◆ **Work to be completed**:
Once you find the line with "left front paw: (474, 739)" in the data that follows, repeat it and every line after it exactly, through the line with "left back paw: (759, 723)".

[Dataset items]
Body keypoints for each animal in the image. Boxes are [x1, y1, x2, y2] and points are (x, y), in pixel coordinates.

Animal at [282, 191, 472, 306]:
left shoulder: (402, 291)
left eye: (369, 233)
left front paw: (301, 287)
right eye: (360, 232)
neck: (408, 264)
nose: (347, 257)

--

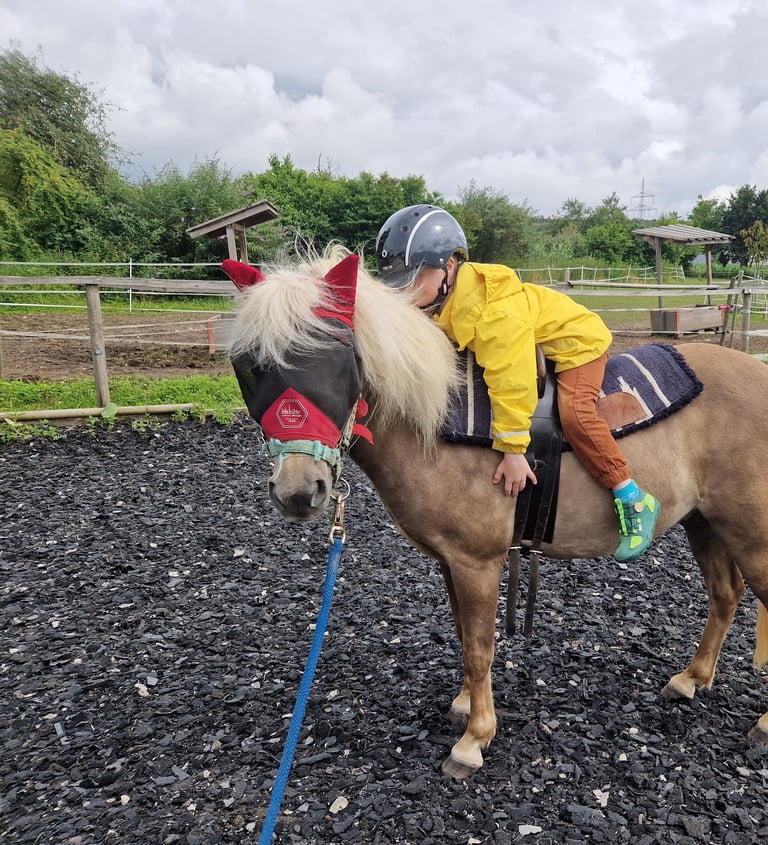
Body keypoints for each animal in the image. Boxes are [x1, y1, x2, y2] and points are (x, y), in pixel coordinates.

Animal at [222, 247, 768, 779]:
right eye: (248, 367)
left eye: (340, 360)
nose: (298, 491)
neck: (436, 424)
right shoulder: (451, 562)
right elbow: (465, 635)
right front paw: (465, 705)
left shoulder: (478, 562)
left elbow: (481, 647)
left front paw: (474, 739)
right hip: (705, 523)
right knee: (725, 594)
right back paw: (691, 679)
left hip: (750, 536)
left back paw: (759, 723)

◆ **Solution**:
left front paw: (474, 739)
right hip: (705, 523)
right knee: (725, 594)
right back paw: (691, 679)
left hip: (750, 536)
left back paw: (759, 723)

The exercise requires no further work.